- WHAT TO DO -
Present each line of the entries below that holds the word "Parse".

- THE INPUT -
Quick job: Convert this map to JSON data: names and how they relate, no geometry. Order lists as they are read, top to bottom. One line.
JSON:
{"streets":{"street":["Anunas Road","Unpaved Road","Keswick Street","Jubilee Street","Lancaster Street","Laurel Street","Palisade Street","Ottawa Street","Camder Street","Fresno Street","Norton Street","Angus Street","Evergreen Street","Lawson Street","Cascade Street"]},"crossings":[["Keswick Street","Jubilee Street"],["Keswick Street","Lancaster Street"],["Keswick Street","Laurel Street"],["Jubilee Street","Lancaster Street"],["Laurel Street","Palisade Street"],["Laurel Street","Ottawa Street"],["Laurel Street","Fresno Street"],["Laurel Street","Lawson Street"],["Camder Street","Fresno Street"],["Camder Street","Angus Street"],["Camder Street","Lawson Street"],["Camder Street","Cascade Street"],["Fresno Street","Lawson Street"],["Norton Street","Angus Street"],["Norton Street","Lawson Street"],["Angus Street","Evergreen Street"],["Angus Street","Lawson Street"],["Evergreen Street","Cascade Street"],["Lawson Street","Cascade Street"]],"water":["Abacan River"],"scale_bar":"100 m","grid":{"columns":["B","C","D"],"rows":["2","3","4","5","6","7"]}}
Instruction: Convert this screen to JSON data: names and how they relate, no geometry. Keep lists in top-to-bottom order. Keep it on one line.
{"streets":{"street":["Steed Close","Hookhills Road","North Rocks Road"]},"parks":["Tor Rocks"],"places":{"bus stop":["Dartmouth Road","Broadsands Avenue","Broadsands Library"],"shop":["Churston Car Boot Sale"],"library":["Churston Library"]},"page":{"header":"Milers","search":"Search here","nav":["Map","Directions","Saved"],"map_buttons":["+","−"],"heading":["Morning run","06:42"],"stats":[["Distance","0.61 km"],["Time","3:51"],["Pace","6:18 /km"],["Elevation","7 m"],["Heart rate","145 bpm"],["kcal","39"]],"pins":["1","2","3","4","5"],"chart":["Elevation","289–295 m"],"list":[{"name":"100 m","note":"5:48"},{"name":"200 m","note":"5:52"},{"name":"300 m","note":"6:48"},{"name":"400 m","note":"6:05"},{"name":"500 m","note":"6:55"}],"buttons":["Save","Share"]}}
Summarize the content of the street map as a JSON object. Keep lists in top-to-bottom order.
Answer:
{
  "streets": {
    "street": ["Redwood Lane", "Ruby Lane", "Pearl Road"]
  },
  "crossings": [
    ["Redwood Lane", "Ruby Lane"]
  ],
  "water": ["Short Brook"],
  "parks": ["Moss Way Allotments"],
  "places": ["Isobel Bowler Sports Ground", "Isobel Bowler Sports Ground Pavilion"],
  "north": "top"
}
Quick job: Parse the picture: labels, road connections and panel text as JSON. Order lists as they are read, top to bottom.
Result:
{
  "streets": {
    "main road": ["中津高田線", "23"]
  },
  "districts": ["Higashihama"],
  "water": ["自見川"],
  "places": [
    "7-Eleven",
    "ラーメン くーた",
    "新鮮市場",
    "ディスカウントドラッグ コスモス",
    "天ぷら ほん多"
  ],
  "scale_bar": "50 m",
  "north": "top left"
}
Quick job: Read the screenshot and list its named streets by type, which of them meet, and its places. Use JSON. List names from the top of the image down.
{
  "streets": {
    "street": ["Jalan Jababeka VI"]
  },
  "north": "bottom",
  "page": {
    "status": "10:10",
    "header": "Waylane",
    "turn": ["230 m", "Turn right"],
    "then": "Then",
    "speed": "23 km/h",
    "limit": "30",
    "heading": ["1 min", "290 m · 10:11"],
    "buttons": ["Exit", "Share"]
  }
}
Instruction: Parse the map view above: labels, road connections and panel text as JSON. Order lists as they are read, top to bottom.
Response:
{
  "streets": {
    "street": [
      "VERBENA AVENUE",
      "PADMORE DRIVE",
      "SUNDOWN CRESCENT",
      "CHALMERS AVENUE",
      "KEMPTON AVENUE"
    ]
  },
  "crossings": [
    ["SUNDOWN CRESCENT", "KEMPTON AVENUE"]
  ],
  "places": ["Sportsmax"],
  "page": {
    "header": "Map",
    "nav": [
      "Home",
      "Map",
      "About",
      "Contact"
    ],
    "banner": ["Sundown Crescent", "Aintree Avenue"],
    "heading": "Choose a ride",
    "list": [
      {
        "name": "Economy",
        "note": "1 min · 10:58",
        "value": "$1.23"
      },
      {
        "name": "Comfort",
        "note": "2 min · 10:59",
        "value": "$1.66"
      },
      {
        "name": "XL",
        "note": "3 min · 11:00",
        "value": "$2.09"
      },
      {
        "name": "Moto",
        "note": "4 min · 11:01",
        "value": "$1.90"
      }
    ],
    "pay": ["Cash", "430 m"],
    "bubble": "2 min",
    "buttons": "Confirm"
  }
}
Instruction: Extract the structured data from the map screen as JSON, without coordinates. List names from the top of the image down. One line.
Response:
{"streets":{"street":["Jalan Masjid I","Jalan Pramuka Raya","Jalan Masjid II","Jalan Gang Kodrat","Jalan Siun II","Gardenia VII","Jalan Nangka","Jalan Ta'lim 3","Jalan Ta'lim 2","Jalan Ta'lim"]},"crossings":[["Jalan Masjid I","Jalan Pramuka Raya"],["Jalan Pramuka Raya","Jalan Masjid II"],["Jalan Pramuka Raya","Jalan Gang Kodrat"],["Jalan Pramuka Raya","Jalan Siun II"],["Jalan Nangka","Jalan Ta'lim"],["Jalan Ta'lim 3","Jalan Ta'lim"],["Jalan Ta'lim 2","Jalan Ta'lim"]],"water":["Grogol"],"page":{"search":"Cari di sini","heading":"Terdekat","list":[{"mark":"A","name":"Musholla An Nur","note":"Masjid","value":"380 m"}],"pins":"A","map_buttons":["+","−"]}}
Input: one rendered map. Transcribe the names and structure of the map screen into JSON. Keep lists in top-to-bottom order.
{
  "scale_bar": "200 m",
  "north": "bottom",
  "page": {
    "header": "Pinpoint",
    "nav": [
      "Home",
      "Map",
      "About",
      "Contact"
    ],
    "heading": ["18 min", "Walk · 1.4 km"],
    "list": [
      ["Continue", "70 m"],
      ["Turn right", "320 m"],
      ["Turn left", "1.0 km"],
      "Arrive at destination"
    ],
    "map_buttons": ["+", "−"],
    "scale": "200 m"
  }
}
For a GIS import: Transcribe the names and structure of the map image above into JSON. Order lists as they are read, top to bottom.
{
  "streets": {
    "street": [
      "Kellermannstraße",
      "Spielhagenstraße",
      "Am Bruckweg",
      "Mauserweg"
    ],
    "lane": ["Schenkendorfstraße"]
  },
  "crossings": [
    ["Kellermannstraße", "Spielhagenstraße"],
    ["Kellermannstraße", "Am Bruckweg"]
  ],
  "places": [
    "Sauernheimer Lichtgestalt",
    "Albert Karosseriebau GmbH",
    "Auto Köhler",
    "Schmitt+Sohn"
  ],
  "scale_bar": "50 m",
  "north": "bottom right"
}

- THE ANSWER -
Quick job: Parse the picture: labels, road connections and panel text as JSON. Order lists as they are read, top to bottom.
Instruction: Parse the map view above: labels, road connections and panel text as JSON. Order lists as they are read, top to bottom.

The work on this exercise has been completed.